NEW YORK - La crise de la dette grecque a soulevé la question de savoir si l'euro peut survivre sans une centralisation presque inimaginable de la politique budgétaire. Il existe un moyen plus simple. Des emprunts irresponsables par les gouvernements sur les marchés internationaux du crédit nécessitent des prêts irresponsables. Les autorités de contrôle bancaire devraient simplement dire non à ce type de prêt par des institutions qui tombent déjà sous leur compétence.

Le prêt à des gouvernements étrangers est à bien des égards intrinsèquement plus risqué que la dette privée non garantie ou que les obligations à haut risque. Les emprunteurs privés doivent souvent offrir des sûretés accessoires, telles que leurs maisons. La sûreté accessoire limite le risque de perte en cas de baisse pour les prêteurs et la peur de perdre des actifs gagés encourage les emprunteurs à agir prudemment.

Mais les gouvernements n'offrent aucune garantie et leur principale incitation à rembourser - la peur de subir un arrêté des comptes de la part des marchés internationaux de crédit - provient d'une addiction perverse. Seuls les gouvernements chroniquement incapables de financer leurs dépenses d'impôts nationaux ou leur dette intérieure doivent continuer à emprunter de grosses sommes à l'étranger. Le fort appétit de bénéfice des prêteurs étrangers dérive généralement d'une certaine forme de mauvaise gouvernance profondément ancrée.

CONSIGNE:
Répondez brièvement aux questions suivantes sur l'extrait sur la dette grecque.
(a) Selon l'extrait, qui devrait simplement dire non aux prêts irresponsables ?
(b) Que doivent souvent offrir les emprunteurs privés ?
(c) Qu'est-ce que les gouvernements n'offrent pas, contrairement aux emprunteurs privés ?
La liste ci-dessous provient d'une autre source que l'extrait sur la dette grecque.

LISTE FOURNIE:
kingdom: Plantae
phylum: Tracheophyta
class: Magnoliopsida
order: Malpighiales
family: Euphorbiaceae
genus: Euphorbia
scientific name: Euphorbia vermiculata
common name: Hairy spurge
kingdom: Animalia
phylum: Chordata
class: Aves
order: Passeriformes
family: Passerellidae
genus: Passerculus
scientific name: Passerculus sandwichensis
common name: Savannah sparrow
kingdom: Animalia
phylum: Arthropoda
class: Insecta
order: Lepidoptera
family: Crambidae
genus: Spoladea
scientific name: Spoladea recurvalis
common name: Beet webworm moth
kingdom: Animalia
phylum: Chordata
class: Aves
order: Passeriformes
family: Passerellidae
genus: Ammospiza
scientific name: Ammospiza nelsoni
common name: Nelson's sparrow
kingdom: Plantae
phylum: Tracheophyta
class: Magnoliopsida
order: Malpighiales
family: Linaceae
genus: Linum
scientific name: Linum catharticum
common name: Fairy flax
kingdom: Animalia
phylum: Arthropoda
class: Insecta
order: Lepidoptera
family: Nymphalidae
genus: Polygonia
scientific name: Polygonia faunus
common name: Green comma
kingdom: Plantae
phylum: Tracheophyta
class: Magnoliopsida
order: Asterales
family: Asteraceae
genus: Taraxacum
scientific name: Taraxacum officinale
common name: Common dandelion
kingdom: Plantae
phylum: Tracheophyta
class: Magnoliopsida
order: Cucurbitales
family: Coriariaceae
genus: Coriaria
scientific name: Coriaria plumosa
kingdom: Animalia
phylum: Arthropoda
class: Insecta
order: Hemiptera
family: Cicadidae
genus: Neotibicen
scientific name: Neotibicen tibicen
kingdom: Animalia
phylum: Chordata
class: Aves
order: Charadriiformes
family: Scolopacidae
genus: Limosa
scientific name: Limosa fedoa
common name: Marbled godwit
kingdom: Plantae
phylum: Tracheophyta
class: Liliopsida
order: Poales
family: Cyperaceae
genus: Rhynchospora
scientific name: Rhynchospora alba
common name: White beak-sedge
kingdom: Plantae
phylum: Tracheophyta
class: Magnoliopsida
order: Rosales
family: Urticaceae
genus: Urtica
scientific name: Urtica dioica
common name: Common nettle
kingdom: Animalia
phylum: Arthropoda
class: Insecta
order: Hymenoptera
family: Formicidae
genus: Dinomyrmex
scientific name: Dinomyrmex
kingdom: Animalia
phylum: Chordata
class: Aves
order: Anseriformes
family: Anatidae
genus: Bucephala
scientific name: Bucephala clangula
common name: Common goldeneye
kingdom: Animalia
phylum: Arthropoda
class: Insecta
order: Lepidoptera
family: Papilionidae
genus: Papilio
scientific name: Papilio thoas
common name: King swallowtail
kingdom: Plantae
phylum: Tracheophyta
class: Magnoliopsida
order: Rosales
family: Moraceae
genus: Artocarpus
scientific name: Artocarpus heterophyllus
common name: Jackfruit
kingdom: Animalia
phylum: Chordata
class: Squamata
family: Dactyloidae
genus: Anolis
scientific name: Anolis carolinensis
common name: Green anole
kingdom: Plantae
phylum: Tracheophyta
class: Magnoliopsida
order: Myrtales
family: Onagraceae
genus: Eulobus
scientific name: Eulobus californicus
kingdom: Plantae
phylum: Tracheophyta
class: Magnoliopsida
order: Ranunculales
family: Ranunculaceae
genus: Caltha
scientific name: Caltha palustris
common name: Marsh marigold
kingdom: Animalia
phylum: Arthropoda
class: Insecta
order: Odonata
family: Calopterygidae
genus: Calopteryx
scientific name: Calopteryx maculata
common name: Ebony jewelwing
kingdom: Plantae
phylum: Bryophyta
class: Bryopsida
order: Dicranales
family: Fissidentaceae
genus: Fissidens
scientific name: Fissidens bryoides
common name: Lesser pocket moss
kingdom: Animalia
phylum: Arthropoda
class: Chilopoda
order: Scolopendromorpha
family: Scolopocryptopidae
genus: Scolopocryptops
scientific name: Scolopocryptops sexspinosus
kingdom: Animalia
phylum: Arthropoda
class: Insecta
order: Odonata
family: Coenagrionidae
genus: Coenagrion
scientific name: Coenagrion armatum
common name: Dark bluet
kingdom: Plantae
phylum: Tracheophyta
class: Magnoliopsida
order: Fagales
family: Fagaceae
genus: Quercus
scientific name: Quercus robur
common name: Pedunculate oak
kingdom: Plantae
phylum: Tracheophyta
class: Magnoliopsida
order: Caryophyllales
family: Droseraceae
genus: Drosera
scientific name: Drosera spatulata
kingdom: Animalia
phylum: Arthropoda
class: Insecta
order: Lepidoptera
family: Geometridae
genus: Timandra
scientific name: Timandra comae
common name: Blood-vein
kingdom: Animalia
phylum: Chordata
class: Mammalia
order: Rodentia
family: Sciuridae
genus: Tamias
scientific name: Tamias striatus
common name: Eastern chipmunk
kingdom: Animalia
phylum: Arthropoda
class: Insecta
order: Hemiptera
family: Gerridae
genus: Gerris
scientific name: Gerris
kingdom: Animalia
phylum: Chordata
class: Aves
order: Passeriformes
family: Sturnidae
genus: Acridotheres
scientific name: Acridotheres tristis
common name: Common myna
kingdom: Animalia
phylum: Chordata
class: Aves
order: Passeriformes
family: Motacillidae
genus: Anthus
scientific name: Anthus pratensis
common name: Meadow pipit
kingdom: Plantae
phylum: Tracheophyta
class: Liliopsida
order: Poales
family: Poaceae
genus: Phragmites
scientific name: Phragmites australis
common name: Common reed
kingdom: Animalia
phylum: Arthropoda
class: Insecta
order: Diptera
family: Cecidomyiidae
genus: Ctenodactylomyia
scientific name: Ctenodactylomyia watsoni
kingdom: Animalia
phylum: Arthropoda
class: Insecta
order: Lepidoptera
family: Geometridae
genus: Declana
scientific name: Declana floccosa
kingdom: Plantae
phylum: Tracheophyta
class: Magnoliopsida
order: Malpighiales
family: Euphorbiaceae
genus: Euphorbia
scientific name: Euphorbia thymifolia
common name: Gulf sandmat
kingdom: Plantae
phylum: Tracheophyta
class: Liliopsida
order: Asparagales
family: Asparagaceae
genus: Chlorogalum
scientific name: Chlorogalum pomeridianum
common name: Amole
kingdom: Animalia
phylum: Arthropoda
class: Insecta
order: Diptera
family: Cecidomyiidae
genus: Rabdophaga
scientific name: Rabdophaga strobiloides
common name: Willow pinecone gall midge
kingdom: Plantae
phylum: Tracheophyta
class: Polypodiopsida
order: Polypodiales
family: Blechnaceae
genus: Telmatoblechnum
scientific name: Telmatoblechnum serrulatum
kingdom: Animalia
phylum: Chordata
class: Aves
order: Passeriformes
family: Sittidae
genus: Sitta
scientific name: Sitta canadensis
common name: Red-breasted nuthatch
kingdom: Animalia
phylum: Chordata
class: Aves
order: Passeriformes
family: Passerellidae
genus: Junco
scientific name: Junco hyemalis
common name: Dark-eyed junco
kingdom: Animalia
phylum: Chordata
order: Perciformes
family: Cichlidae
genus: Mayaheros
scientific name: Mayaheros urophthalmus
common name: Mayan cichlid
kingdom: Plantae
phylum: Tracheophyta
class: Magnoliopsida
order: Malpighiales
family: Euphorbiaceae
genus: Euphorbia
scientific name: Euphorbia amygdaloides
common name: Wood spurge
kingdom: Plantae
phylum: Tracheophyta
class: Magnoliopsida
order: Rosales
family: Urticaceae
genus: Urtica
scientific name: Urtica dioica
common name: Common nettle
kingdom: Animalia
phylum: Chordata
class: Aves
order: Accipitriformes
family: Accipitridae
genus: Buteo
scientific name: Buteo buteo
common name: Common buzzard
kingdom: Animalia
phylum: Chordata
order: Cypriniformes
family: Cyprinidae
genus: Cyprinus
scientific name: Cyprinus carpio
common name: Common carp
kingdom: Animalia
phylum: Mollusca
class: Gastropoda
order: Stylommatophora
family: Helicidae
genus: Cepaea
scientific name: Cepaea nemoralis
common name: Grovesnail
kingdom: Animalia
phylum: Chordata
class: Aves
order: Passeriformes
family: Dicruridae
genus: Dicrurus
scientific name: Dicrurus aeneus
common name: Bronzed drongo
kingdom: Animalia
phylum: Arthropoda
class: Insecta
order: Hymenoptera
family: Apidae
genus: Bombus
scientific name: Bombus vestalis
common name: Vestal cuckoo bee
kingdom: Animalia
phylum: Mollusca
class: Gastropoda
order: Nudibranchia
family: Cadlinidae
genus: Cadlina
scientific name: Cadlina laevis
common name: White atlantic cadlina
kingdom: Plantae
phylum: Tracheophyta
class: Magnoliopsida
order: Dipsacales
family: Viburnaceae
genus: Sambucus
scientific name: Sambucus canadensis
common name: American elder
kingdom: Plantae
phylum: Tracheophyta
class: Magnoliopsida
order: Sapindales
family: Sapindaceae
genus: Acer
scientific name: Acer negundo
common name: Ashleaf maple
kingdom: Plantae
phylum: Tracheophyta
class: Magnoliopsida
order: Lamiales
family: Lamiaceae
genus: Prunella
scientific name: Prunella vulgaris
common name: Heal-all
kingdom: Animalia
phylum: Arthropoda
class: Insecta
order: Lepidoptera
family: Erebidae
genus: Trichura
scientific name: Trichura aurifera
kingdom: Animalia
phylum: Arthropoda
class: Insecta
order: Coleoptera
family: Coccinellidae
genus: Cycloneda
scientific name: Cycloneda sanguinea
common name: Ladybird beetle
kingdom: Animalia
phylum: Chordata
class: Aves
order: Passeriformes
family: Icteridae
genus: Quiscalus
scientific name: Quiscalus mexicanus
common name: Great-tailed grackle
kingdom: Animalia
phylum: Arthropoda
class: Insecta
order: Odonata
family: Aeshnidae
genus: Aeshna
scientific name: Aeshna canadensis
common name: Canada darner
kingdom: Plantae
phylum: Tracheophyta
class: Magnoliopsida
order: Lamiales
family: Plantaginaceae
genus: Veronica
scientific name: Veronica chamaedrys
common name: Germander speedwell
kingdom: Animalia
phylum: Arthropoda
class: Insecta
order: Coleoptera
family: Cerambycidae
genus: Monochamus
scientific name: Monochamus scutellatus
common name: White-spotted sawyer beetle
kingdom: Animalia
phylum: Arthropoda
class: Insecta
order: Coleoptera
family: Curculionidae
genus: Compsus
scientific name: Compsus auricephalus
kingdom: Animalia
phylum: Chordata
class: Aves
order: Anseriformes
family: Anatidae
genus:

CORRIGÉ:
(a) Les autorités de contrôle bancaire.
(b) Des sûretés accessoires, telles que leurs maisons.
(c) Aucune garantie.